Testo.
>>>

La gabbia dorata: il matrimonio di Mariah Carey con Tommy Mottola - 2/5
Dietro il successo commerciale di “Daydream” si muoveva una vita privata sempre più asfissiante. Carey aveva sposato Mottola nel 1993, quando lei aveva ventitré anni e lui quarantaquattro. Il matrimonio, celebrato nella cattedrale di St. Patrick a New York, sarebbe durato fino al 1998. Negli anni successivi, e soprattutto nel suo memoir del 2020 “The Meaning of Mariah Carey”, l’artista ha descritto quel periodo come un’esperienza di controllo totale sulla sua vita quotidiana, arrivando a paragonare la tenuta in cui viveva a “una prigione dorata”.
In diverse interviste, tra cui una conversazione con Meghan Markle nel podcast “Archetypes”, Carey ha usato parole nette per descrivere quella fase: si è definita “rinchiusa”, costretta a rispettare regole imposte, senza la libertà che ci si aspetterebbe da un essere umano adulto. Ha raccontato episodi concreti di quella sorveglianza, come la volta in cui, durante le sessioni di registrazione del remix di “Always Be My Baby” con Jermaine Dupri, Da Brat e le Xscape, uscire semplicemente per andare a comprare da mangiare scatenò una reazione furibonda in casa. Lo stesso Dupri, anni dopo, ha confermato quel clima teso, raccontando la sensazione di essere capitato in una situazione più grande di lui.

<<<

Dati forniti.
>>>

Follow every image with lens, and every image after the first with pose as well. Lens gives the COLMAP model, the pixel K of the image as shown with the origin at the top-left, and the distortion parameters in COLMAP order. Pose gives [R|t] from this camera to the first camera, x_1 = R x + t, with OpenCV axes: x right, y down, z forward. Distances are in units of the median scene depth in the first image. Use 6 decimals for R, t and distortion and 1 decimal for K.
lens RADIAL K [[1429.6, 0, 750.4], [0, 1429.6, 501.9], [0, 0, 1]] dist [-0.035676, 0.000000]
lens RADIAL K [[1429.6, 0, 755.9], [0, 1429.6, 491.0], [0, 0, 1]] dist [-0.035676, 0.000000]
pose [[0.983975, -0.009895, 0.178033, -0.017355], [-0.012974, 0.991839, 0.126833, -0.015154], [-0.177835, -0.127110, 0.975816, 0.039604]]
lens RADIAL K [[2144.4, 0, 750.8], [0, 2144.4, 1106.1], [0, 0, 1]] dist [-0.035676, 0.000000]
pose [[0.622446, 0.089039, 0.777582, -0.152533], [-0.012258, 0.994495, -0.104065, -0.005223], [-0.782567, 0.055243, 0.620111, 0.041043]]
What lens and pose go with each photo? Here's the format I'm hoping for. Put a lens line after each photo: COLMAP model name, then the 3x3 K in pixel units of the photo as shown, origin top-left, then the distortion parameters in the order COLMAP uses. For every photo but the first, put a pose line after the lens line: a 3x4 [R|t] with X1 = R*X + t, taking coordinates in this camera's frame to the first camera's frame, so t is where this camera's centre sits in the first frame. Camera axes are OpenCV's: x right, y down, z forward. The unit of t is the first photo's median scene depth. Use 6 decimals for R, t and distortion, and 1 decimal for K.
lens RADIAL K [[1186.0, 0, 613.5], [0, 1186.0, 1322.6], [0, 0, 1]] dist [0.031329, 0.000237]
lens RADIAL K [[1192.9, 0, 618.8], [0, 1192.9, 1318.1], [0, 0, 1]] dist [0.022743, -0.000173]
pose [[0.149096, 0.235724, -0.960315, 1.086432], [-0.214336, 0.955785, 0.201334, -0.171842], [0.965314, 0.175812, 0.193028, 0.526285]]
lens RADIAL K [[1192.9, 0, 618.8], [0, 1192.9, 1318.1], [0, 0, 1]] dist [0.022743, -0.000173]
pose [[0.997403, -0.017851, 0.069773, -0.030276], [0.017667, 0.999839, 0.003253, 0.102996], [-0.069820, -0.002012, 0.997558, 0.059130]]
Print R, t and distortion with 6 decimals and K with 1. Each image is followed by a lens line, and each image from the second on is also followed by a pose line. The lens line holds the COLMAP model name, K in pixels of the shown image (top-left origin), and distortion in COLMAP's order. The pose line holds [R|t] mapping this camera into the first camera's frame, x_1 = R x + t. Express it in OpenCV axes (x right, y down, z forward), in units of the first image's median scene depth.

<<<

Compito A.
Risponda alle seguenti domande sul testo relativo al matrimonio di Mariah Carey:
(i) In quale anno Carey sposò Mottola?
(ii) In quale luogo fu celebrato il matrimonio?
(iii) In quale podcast Carey ha conversato con Meghan Markle?
Compito B.
Trascriva parola per parola il passo del testo sul matrimonio di Mariah Carey che comincia con "In diverse interviste, tra" e prosegue fino a "grande di lui.".
Compito C.
Prosegua il testo sul matrimonio di Mariah Carey con Tommy Mottola, riprendendo dopo l'ultima frase riportata.

Risposta A.
(i) Nel 1993.
(ii) Nella cattedrale di St. Patrick a New York.
(iii) In "Archetypes".

Risposta B.
In diverse interviste, tra cui una conversazione con Meghan Markle nel podcast “Archetypes”, Carey ha usato parole nette per descrivere quella fase: si è definita “rinchiusa”, costretta a rispettare regole imposte, senza la libertà che ci si aspetterebbe da un essere umano adulto. Ha raccontato episodi concreti di quella sorveglianza, come la volta in cui, durante le sessioni di registrazione del remix di “Always Be My Baby” con Jermaine Dupri, Da Brat e le Xscape, uscire semplicemente per andare a comprare da mangiare scatenò una reazione furibonda in casa. Lo stesso Dupri, anni dopo, ha confermato quel clima teso, raccontando la sensazione di essere capitato in una situazione più grande di lui.

Risposta C.
Anche nell’intervista più recente rilasciata a Harper’s Bazaar UK nel 2025, tornando su quegli anni Carey ha ammesso di provare ancora, a distanza di quasi trent’anni, un residuo di rabbia per quel periodo, pur dicendo di aver fatto pace con quella parte della sua storia e di essersi ripromessa di non parlarne più così spesso. Nella stessa intervista ha collegato direttamente quella frustrazione alla musica: raccontava di voler esplorare sonorità R&B e urban, e ogni volta che lo proponeva l’idea veniva respinta; non era che la musica che stava facendo non le piacesse, ma sentiva di avere dentro di sé molto altro che voleva far uscire.